Archiving (or ignoring) an issue
You can “Archive” something for a set period of time - this option used to be called “Ignore” in Sentry. Archiving an issue for a set period of time can be useful if you’ve identified an issue and written it up as a Trello card (or are actively working on fixing it), as it prevents Sentry from accumulating events and potentially spamming your Slack channel.
In these cases, you should comment on the issue with a link to your card or PR, then archive the issue for a set period . You should also set the “Assignee” to yourself.
You can always un-archive an issue later if needed.
Commenting on an issue
Click on the issue, then on the “Activity” tab, where you can leave a comment. Comments support markdown.
Deleting and discarding an issue
If you’ve identified an issue that is high-volume, but is unlikely to be fixed any time soon, you can Delete and Discard the issue by clicking the arrow next to the trash can and selecting “Delete and discard future events”.
This should only be used when the issue is likely to have a significant impact on our Sentry quota.

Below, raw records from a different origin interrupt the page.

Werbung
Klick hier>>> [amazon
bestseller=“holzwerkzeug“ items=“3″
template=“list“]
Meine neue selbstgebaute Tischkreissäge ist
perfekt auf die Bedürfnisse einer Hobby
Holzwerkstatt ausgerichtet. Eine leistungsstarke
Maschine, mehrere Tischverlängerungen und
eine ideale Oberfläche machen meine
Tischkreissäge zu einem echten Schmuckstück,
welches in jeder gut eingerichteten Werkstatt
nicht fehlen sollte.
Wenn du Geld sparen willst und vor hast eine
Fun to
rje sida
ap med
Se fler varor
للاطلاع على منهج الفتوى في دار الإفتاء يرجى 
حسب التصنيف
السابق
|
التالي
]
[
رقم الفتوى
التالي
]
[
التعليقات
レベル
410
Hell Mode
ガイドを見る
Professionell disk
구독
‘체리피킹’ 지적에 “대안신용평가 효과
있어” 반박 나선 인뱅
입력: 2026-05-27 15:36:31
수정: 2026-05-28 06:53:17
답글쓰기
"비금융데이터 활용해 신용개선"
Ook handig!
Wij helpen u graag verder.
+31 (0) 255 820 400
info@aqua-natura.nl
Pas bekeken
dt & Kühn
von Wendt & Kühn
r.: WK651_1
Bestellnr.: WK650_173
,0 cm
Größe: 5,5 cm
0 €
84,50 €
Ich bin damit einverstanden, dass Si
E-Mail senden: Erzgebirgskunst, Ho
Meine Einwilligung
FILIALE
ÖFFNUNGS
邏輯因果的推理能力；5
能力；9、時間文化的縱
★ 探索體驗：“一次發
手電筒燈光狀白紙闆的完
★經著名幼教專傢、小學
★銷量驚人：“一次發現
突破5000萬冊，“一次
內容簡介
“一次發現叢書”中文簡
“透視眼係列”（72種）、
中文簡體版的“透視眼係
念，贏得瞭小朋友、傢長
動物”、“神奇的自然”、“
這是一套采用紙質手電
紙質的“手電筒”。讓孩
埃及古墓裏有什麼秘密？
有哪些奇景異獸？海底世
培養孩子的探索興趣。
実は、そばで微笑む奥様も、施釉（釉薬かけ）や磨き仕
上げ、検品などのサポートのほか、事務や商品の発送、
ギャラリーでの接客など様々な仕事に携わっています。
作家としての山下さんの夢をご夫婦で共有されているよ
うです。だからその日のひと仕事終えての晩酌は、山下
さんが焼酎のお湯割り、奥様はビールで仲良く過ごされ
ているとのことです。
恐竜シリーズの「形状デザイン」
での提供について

It is possible to “undiscard” the issue later, but this will only capture new events. Any events prior to the “undiscard” action are lost.
Special Sentry accounts
There is a 2ndLineBot member on the members list
which is set up so that a weekly Sentry report is sent to the Technical 2nd Line email address.
This bot account should not be deleted.
GDS-wide usage of Sentry
Sentry is used by several programmes in GDS, not just GOV.UK. A report, GDS use of Sentry.io, covers this in more detail, including documenting some of the limitations of the setup.